Seneca, Lucius Annaeus, born at Corduba (Cordova) ca. 4 BCE, of a prominent and wealthy family, spent an ailing childhood and youth at Rome in an aunt’s care. He became famous in rhetoric, philosophy, money-making, and imperial service. After some disgrace during Claudius’s reign he became tutor and then, in 54 CE, advising minister to Nero, some of whose worst misdeeds he did not prevent. Involved (innocently?) in a conspiracy, he killed himself by order in 65. Wealthy, he preached indifference to wealth; evader of pain and death, he preached scorn of both; and there were other contrasts between practice and principle.
We have Seneca’s philosophical or moral essays (ten of them traditionally called Dialogues)—on providence, steadfastness, the happy life, anger, leisure, tranquility, the brevity of life, gift-giving, forgiveness—and treatises on natural phenomena.

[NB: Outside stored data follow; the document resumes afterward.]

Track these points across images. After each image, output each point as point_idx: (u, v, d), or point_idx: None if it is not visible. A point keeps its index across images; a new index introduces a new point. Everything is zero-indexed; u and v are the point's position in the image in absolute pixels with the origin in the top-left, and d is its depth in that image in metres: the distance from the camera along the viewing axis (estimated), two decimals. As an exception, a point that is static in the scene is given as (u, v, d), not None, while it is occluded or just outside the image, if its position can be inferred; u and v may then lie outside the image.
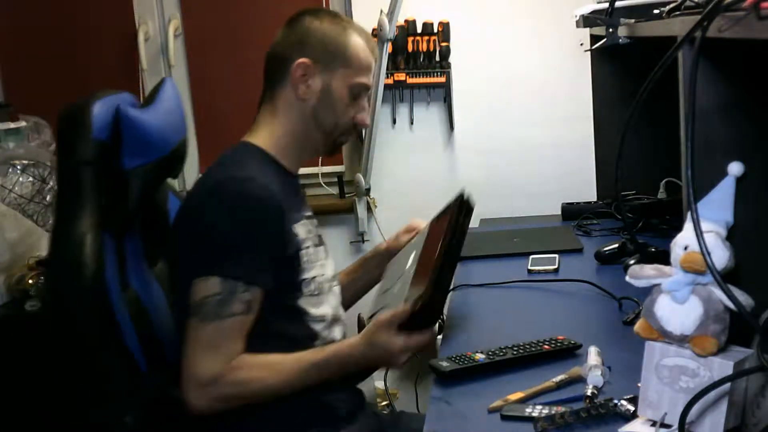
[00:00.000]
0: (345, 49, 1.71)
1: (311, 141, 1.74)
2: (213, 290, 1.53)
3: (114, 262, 1.59)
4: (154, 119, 1.68)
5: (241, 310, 1.54)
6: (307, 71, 1.69)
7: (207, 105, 3.24)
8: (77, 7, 3.22)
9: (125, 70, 3.20)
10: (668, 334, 1.13)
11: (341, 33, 1.72)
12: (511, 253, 2.28)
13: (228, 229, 1.56)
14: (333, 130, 1.74)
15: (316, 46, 1.70)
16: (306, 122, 1.72)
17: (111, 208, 1.60)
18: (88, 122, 1.57)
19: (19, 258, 2.64)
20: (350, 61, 1.71)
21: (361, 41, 1.73)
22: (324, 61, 1.70)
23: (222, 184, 1.60)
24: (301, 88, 1.70)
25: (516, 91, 3.09)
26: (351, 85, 1.71)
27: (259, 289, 1.57)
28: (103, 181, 1.58)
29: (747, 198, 1.10)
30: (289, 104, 1.71)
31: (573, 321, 1.80)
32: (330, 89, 1.71)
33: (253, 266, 1.56)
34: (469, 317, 1.90)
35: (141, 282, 1.74)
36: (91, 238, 1.54)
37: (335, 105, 1.71)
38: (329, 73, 1.70)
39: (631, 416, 1.24)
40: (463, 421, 1.36)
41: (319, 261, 1.72)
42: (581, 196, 2.72)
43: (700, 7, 1.20)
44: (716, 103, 1.11)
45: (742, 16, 0.90)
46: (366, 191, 3.11)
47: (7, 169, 2.75)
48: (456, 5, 3.05)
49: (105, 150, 1.58)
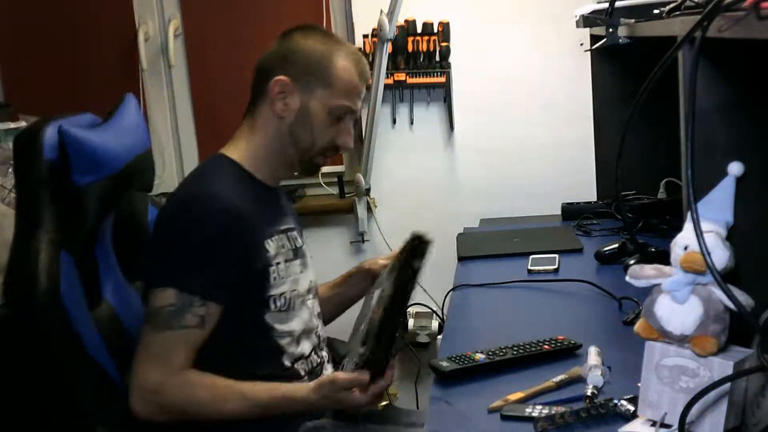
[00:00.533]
0: (327, 70, 1.69)
1: (287, 158, 1.73)
2: (168, 301, 1.54)
3: (74, 279, 1.62)
4: (101, 137, 1.70)
5: (194, 323, 1.55)
6: (285, 89, 1.68)
7: (207, 105, 3.24)
8: (77, 7, 3.22)
9: (125, 70, 3.20)
10: (668, 334, 1.13)
11: (327, 53, 1.70)
12: (511, 253, 2.28)
13: (190, 243, 1.58)
14: (309, 149, 1.71)
15: (298, 64, 1.69)
16: (282, 139, 1.71)
17: (68, 226, 1.63)
18: (39, 144, 1.60)
19: (19, 258, 2.64)
20: (332, 83, 1.69)
21: (347, 64, 1.70)
22: (304, 80, 1.68)
23: (189, 199, 1.62)
24: (278, 105, 1.69)
25: (516, 91, 3.09)
26: (331, 107, 1.69)
27: (215, 305, 1.57)
28: (58, 200, 1.62)
29: (747, 198, 1.10)
30: (267, 120, 1.71)
31: (573, 321, 1.80)
32: (308, 109, 1.69)
33: (212, 282, 1.57)
34: (469, 317, 1.90)
35: (118, 296, 1.77)
36: (45, 254, 1.56)
37: (312, 125, 1.69)
38: (308, 92, 1.69)
39: (631, 416, 1.24)
40: (463, 421, 1.36)
41: (291, 276, 1.71)
42: (581, 196, 2.72)
43: (700, 7, 1.20)
44: (716, 103, 1.11)
45: (742, 16, 0.90)
46: (366, 191, 3.11)
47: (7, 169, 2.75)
48: (456, 5, 3.05)
49: (56, 170, 1.62)
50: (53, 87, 3.16)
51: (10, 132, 2.86)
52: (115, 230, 1.82)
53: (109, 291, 1.76)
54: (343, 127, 1.72)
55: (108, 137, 1.73)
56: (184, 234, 1.59)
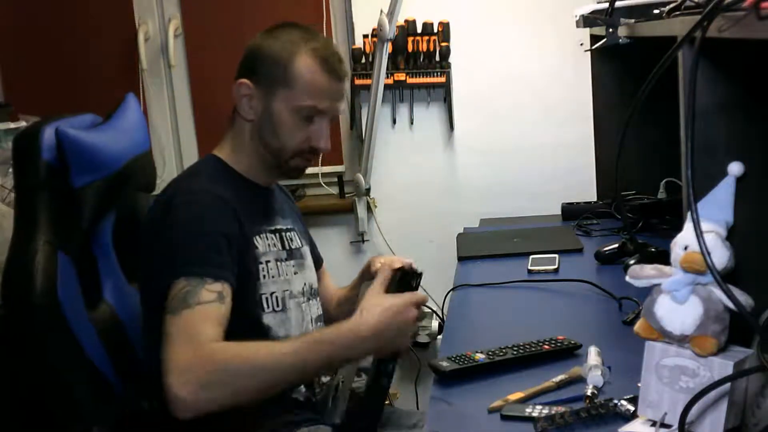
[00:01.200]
0: (286, 70, 1.65)
1: (262, 160, 1.71)
2: (180, 286, 1.50)
3: (72, 279, 1.62)
4: (99, 137, 1.71)
5: (211, 298, 1.49)
6: (247, 92, 1.67)
7: (207, 105, 3.24)
8: (77, 7, 3.22)
9: (125, 70, 3.20)
10: (668, 334, 1.13)
11: (287, 52, 1.66)
12: (511, 253, 2.29)
13: (183, 237, 1.56)
14: (281, 151, 1.68)
15: (260, 65, 1.68)
16: (254, 142, 1.70)
17: (66, 228, 1.63)
18: (38, 145, 1.60)
19: (19, 258, 2.64)
20: (292, 83, 1.65)
21: (311, 61, 1.65)
22: (264, 81, 1.67)
23: (178, 195, 1.61)
24: (243, 108, 1.68)
25: (516, 91, 3.09)
26: (294, 108, 1.65)
27: (227, 284, 1.53)
28: (56, 201, 1.62)
29: (747, 198, 1.10)
30: (241, 123, 1.71)
31: (573, 321, 1.80)
32: (271, 111, 1.66)
33: (217, 265, 1.54)
34: (469, 317, 1.90)
35: (118, 296, 1.78)
36: (42, 255, 1.56)
37: (277, 128, 1.66)
38: (270, 94, 1.66)
39: (631, 416, 1.24)
40: (463, 421, 1.36)
41: (283, 276, 1.69)
42: (581, 196, 2.72)
43: (700, 7, 1.20)
44: (716, 103, 1.11)
45: (742, 16, 0.90)
46: (366, 191, 3.11)
47: (7, 169, 2.75)
48: (456, 5, 3.06)
49: (54, 171, 1.62)
50: (53, 87, 3.16)
51: (10, 132, 2.86)
52: (116, 230, 1.82)
53: (109, 291, 1.77)
54: (315, 128, 1.68)
55: (106, 137, 1.73)
56: (180, 227, 1.57)
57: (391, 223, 3.18)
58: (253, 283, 1.64)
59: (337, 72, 1.68)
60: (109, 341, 1.69)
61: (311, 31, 1.76)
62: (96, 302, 1.72)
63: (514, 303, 1.95)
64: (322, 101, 1.67)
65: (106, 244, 1.79)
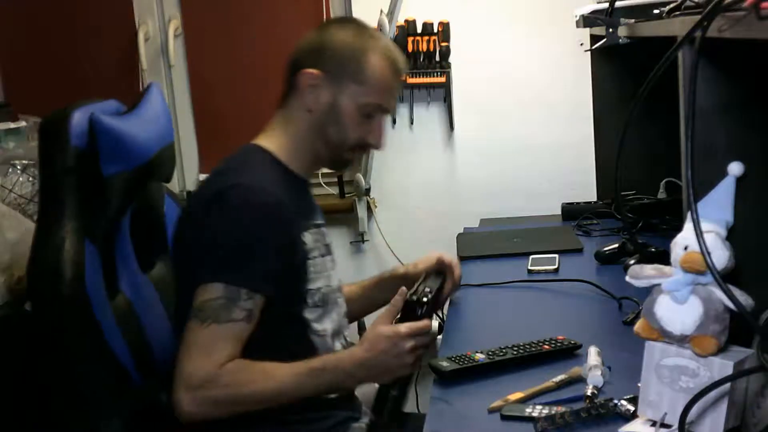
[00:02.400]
0: (359, 66, 1.65)
1: (317, 153, 1.70)
2: (215, 294, 1.50)
3: (97, 269, 1.59)
4: (131, 127, 1.68)
5: (241, 317, 1.50)
6: (315, 82, 1.65)
7: (207, 105, 3.24)
8: (77, 7, 3.22)
9: (125, 70, 3.20)
10: (668, 334, 1.13)
11: (360, 48, 1.66)
12: (511, 253, 2.28)
13: (233, 237, 1.53)
14: (340, 145, 1.68)
15: (330, 57, 1.66)
16: (312, 133, 1.67)
17: (92, 216, 1.60)
18: (66, 131, 1.57)
19: (19, 258, 2.63)
20: (363, 80, 1.65)
21: (382, 61, 1.66)
22: (334, 74, 1.65)
23: (227, 191, 1.55)
24: (308, 99, 1.65)
25: (516, 91, 3.09)
26: (361, 104, 1.65)
27: (261, 297, 1.53)
28: (84, 188, 1.59)
29: (747, 198, 1.10)
30: (298, 113, 1.67)
31: (573, 321, 1.80)
32: (338, 104, 1.65)
33: (258, 275, 1.53)
34: (469, 317, 1.90)
35: (133, 288, 1.74)
36: (70, 245, 1.54)
37: (342, 121, 1.66)
38: (339, 87, 1.65)
39: (631, 416, 1.24)
40: (463, 421, 1.36)
41: (326, 272, 1.69)
42: (581, 196, 2.72)
43: (700, 7, 1.20)
44: (716, 103, 1.11)
45: (742, 16, 0.90)
46: (366, 191, 3.11)
47: (7, 169, 2.75)
48: (456, 5, 3.05)
49: (84, 158, 1.59)
50: (53, 87, 3.16)
51: (10, 132, 2.86)
52: (132, 220, 1.78)
53: (125, 282, 1.73)
54: (374, 125, 1.69)
55: (137, 127, 1.69)
56: (226, 227, 1.54)
57: (391, 223, 3.18)
58: (301, 280, 1.62)
59: (401, 73, 1.72)
60: (128, 333, 1.65)
61: (375, 30, 1.78)
62: (114, 293, 1.68)
63: (514, 303, 1.95)
64: (387, 100, 1.70)
65: (124, 234, 1.75)
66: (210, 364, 1.48)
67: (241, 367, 1.51)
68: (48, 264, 1.53)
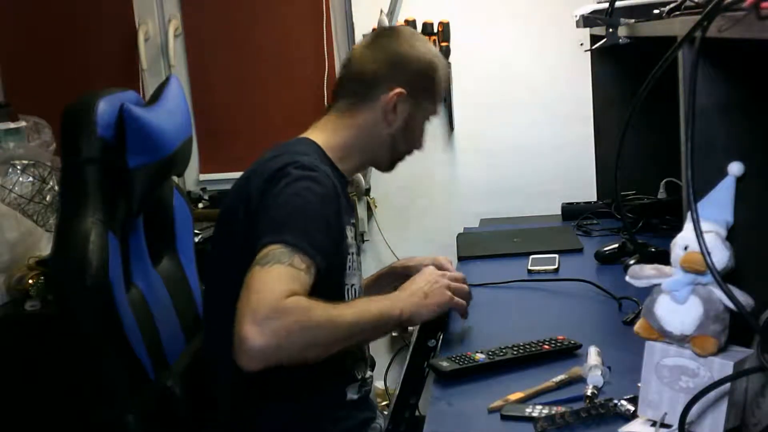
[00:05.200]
0: (433, 83, 1.74)
1: (377, 159, 1.76)
2: (276, 249, 1.47)
3: (118, 260, 1.58)
4: (158, 118, 1.67)
5: (302, 267, 1.47)
6: (400, 100, 1.70)
7: (207, 105, 3.24)
8: (77, 7, 3.22)
9: (125, 70, 3.20)
10: (668, 334, 1.13)
11: (431, 65, 1.74)
12: (511, 253, 2.28)
13: (298, 206, 1.53)
14: (404, 154, 1.78)
15: (410, 75, 1.71)
16: (382, 143, 1.73)
17: (114, 207, 1.59)
18: (93, 120, 1.56)
19: (19, 258, 2.64)
20: (435, 96, 1.75)
21: (446, 77, 1.77)
22: (414, 91, 1.71)
23: (291, 166, 1.57)
24: (390, 115, 1.70)
25: (516, 91, 3.09)
26: (429, 118, 1.77)
27: (315, 267, 1.50)
28: (107, 179, 1.58)
29: (747, 198, 1.10)
30: (370, 123, 1.71)
31: (573, 321, 1.80)
32: (414, 120, 1.73)
33: (317, 245, 1.51)
34: (469, 317, 1.90)
35: (145, 281, 1.73)
36: (95, 235, 1.52)
37: (414, 134, 1.75)
38: (417, 104, 1.72)
39: (631, 416, 1.24)
40: (463, 421, 1.36)
41: (358, 271, 1.72)
42: (581, 196, 2.72)
43: (700, 7, 1.20)
44: (716, 103, 1.11)
45: (742, 16, 0.90)
46: (366, 191, 3.11)
47: (7, 169, 2.75)
48: (456, 5, 3.06)
49: (109, 148, 1.57)
50: (53, 87, 3.17)
51: (10, 132, 2.87)
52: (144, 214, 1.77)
53: (138, 276, 1.72)
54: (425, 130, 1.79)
55: (163, 119, 1.69)
56: (295, 196, 1.54)
57: (391, 223, 3.18)
58: (341, 274, 1.64)
59: None
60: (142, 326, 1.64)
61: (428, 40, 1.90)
62: (128, 286, 1.67)
63: (514, 303, 1.95)
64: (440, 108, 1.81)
65: (139, 227, 1.74)
66: (275, 296, 1.42)
67: (303, 300, 1.46)
68: (75, 254, 1.51)
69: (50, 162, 2.82)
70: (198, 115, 3.23)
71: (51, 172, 2.79)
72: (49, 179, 2.78)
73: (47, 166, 2.81)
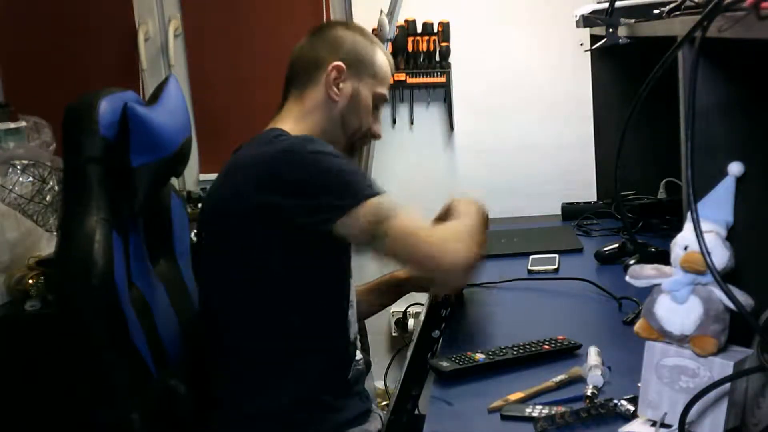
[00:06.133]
0: (372, 60, 1.80)
1: (334, 139, 1.76)
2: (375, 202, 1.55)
3: (122, 259, 1.58)
4: (160, 118, 1.67)
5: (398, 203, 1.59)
6: (341, 74, 1.75)
7: (207, 105, 3.24)
8: (77, 7, 3.22)
9: (125, 70, 3.20)
10: (668, 334, 1.13)
11: (369, 45, 1.81)
12: (511, 253, 2.29)
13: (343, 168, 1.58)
14: (355, 133, 1.80)
15: (349, 52, 1.78)
16: (333, 122, 1.77)
17: (117, 207, 1.59)
18: (95, 119, 1.56)
19: (19, 258, 2.64)
20: (376, 72, 1.80)
21: (386, 58, 1.83)
22: (355, 67, 1.77)
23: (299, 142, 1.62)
24: (333, 90, 1.75)
25: (516, 91, 3.09)
26: (375, 95, 1.80)
27: None
28: (109, 178, 1.58)
29: (747, 198, 1.10)
30: (319, 104, 1.76)
31: (573, 321, 1.80)
32: (359, 94, 1.78)
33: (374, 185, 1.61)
34: (469, 317, 1.90)
35: (145, 281, 1.73)
36: (100, 234, 1.52)
37: (360, 110, 1.78)
38: (358, 79, 1.77)
39: (631, 416, 1.24)
40: (463, 421, 1.36)
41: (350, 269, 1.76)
42: (581, 196, 2.72)
43: (700, 7, 1.20)
44: (716, 103, 1.11)
45: (742, 16, 0.90)
46: (366, 191, 3.11)
47: (7, 169, 2.75)
48: (456, 5, 3.06)
49: (111, 148, 1.57)
50: (53, 87, 3.16)
51: (10, 132, 2.86)
52: None
53: (138, 275, 1.71)
54: (378, 116, 1.84)
55: (165, 118, 1.69)
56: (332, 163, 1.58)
57: (391, 223, 3.18)
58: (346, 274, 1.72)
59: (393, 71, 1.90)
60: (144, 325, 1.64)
61: None
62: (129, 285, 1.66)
63: (514, 303, 1.95)
64: (387, 93, 1.85)
65: (138, 227, 1.74)
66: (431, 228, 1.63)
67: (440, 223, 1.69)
68: (80, 252, 1.51)
69: (50, 162, 2.82)
70: (198, 115, 3.23)
71: (51, 172, 2.78)
72: (49, 179, 2.78)
73: (47, 166, 2.80)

Also extant are 124 epistles, in which he writes in a relaxed style about moral and ethical questions, relating them to personal experiences; a skit on the official deification of Claudius, Apocolocyntosis (in Loeb Classical Library no. 15); and nine rhetorical tragedies on ancient Greek themes. Many epistles and all his speeches are lost.
The Loeb Classical Library edition of Seneca is in ten volumes: his moral essays are collected in Volumes I–III; the 124 epistles in Volumes IV–VI; the tragedies in Volumes VIII and IX; and the treatises on natural phenomena, Naturales Quaestiones, in Volumes VII and X.